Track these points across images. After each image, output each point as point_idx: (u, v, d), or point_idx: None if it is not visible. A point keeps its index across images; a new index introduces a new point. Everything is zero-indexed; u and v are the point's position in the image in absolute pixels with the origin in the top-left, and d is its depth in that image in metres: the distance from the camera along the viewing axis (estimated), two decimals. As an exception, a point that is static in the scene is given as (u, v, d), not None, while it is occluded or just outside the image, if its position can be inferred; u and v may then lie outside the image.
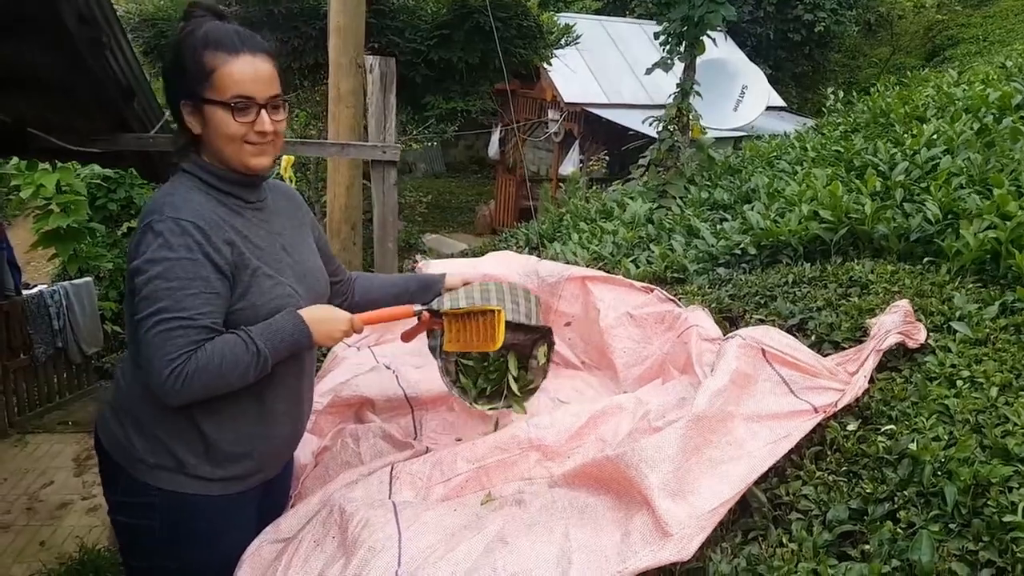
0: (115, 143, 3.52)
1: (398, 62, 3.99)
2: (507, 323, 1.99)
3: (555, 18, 8.85)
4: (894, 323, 2.06)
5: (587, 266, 3.47)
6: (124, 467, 1.67)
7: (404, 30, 7.82)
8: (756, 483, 1.67)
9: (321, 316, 1.69)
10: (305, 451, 2.29)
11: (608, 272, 3.39)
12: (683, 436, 1.65)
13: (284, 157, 2.30)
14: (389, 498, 1.86)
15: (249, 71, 1.56)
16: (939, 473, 1.56)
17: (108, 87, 3.18)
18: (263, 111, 1.59)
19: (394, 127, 3.37)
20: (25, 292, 6.74)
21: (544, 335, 2.27)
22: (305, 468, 2.29)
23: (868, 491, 1.59)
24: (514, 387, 2.23)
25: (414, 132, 9.89)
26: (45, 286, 7.00)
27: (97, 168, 7.82)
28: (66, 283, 7.11)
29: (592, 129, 14.04)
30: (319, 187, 9.22)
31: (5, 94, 3.29)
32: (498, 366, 2.28)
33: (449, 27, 7.78)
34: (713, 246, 3.43)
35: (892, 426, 1.75)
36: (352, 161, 4.88)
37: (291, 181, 2.37)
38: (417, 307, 2.02)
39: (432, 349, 2.25)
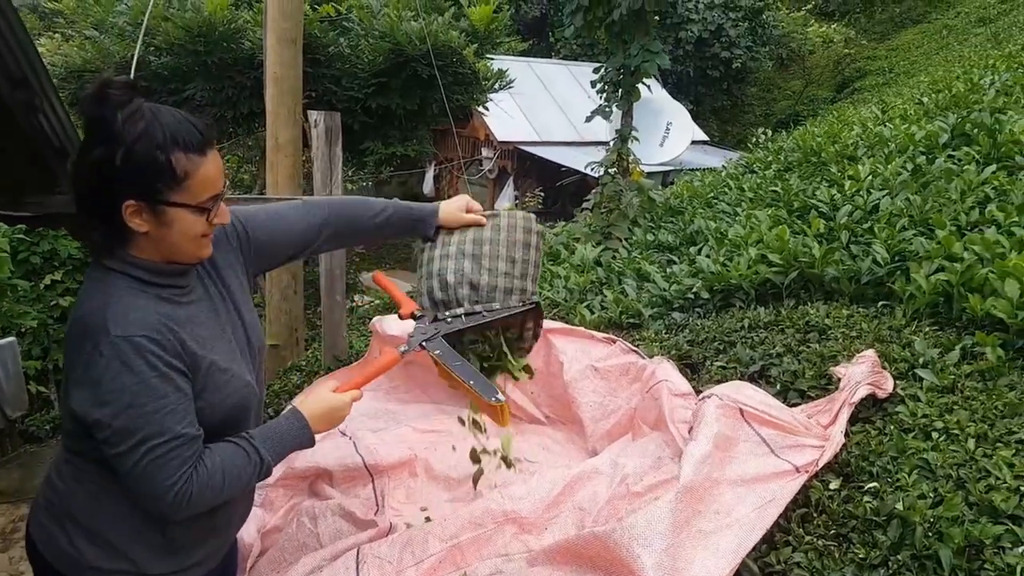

> [Work to complete]: Your copy should hold exactly the lines from the one with "11: (608, 272, 3.39)" through the final line of the records, both ends included, and no pictures.

> [Answer for this exercise]:
11: (608, 272, 3.39)
12: (683, 436, 1.65)
13: (284, 157, 2.30)
14: (389, 498, 1.86)
15: (249, 71, 1.56)
16: (939, 473, 1.56)
17: (108, 87, 3.18)
18: (263, 111, 1.59)
19: (394, 127, 3.37)
20: (25, 292, 6.74)
21: (544, 335, 2.27)
22: (305, 468, 2.29)
23: (868, 491, 1.59)
24: (514, 387, 2.23)
25: (414, 132, 9.89)
26: (45, 286, 7.00)
27: (97, 168, 7.82)
28: (66, 283, 7.11)
29: (592, 129, 14.04)
30: (319, 187, 9.22)
31: (5, 94, 3.29)
32: (498, 366, 2.28)
33: (449, 27, 7.78)
34: (713, 246, 3.43)
35: (892, 426, 1.75)
36: (352, 161, 4.88)
37: (291, 181, 2.37)
38: (417, 307, 2.02)
39: (432, 349, 2.25)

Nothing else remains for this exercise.